Noodles are a kind of dough, or pasta. Noodles are one of the many forms by which we eat grains. Grains contain carbohydrate, which is a major source of energy and vitamins and minerals in a balanced diet. The grain is easy to grow and stores well. Wheat is also grown across much of the world. So noodles are similar to bread and pasta (pizza dough, lasagna sheets etc).
Noodles are made from unleavened (usually wheat) dough which is pulled and pushed into a huge variety of shapes, of which the most common is strings and strips.
The dough strings and strips are cooked in boiling water, with a little added cooking oil (to stop them sticking) and salt (to bring out the flavour). They can also be pan-fried or deep-fried.
Most noodles are put in a soup or a sauce is added to them. If you add vegetables and or meat, you have a nutritious, balanced meal.
We think of noodles as being Asian, and the first noodles so far found are 4000 years old and from China. But the name we use in English comes from the German meaning 'a knot'.
Don't just think rice, when you think of China. Large areas of China grow wheat, not rice, and it is in these areas that noodles were born.

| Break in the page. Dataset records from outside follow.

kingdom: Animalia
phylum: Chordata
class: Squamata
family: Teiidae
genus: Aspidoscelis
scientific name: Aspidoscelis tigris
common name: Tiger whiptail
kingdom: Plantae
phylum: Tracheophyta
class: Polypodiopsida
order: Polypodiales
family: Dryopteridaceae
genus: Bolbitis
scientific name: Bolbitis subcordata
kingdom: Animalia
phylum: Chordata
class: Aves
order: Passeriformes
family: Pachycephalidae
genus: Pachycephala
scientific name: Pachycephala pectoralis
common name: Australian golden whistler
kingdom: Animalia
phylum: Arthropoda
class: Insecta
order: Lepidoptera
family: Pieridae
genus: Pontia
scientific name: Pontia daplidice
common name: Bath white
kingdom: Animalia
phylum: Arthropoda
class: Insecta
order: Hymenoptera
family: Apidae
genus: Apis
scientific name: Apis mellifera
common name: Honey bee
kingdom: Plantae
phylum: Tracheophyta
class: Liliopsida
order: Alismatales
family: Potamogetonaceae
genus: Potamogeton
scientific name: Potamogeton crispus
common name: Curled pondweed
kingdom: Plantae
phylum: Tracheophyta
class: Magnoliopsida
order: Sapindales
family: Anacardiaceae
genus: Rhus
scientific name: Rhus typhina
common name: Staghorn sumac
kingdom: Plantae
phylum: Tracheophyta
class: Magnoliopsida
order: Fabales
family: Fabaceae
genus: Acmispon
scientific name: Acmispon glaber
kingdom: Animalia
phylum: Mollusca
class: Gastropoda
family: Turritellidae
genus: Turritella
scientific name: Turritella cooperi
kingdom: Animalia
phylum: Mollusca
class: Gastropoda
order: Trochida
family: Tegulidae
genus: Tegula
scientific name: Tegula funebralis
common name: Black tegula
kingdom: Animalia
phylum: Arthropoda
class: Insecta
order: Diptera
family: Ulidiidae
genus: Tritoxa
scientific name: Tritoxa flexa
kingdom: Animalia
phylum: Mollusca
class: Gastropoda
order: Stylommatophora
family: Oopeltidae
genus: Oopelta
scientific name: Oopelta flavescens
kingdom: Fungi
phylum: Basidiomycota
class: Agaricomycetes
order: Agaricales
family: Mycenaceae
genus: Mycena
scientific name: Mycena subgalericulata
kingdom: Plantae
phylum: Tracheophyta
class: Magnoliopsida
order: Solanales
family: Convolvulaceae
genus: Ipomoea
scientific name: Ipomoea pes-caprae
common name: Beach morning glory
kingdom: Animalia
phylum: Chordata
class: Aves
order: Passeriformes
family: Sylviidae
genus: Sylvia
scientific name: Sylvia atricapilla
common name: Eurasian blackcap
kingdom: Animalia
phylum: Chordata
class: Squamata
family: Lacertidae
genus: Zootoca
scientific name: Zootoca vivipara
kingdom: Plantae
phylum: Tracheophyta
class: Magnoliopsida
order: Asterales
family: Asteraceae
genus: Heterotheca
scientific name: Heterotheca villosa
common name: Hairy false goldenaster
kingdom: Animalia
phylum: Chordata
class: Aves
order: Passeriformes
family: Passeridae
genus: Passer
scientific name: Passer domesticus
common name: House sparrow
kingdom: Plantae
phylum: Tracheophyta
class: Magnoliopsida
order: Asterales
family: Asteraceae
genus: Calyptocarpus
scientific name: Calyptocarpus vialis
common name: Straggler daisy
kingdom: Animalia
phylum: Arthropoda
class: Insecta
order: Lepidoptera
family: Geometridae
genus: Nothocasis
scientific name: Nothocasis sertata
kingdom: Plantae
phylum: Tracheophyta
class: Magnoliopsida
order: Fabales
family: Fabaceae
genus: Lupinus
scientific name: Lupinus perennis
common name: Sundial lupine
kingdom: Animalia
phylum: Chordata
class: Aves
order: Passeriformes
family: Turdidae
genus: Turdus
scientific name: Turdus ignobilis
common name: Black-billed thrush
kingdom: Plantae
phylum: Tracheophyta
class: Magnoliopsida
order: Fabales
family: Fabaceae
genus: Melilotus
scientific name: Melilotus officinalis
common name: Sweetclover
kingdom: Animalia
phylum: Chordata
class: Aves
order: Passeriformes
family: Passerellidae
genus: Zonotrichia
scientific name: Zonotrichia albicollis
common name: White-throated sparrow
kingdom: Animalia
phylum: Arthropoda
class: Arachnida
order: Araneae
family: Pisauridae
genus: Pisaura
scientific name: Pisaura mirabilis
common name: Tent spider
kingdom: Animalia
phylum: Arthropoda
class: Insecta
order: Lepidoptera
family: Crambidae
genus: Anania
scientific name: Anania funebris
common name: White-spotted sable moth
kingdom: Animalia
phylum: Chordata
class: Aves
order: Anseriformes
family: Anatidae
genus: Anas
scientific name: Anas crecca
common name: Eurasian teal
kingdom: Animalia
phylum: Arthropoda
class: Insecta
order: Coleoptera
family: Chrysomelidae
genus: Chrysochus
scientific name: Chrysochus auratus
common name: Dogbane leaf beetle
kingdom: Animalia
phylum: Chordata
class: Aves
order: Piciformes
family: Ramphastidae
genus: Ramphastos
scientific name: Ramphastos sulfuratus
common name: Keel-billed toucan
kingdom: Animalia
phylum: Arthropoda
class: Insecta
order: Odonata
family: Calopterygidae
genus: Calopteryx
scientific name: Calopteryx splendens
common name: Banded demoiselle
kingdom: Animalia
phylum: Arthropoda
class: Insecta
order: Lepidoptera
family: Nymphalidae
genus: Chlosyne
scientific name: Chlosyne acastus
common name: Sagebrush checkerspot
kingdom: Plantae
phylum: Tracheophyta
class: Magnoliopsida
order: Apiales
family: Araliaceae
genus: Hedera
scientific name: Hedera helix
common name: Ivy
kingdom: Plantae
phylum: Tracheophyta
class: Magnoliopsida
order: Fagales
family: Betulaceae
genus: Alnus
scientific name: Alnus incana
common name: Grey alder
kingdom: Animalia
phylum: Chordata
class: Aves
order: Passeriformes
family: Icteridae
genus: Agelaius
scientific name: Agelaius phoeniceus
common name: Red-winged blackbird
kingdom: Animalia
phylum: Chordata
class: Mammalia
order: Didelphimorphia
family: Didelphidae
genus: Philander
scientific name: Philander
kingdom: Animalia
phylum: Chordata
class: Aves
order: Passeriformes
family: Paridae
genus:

Not every kind of dough can be used to make noodles, as they have to be able to stretch and also be elastic, or they will fall apart. Wheat flours mainly consist of carbohydrates (starch) and protein (gluten), with a little fibre. The stretchiness and elasticity in wheat noodles is due to the protein (gluten) in them. As there is no gluten in millet, for example, that can't be used. If you are allergic to gluten found in wheat, you may eat rice noodles, but those are made by mixing in other sources of proteins.
Instant noodles are made by flash frying fresh noodles. This dries them out and means they can be put in packages and kept for a long time.
Glutens are proteins that unravel and hook into each other to form a kind of net within the dough as soon as they are made wet. This makes strong bonds and holds the dough together. When you knead dough you push and pull at these glutens and that makes them all line up into long strings of protein and this in turn makes the dough more stretchy. Adding a pinch of salt to any dough helps by neutralising electrically charged parts of the gluten, making it easier to slide along one another. This is what allows the dough to be so thin you can almost see through it, and why pizza dough, for example, can be whirled over your head.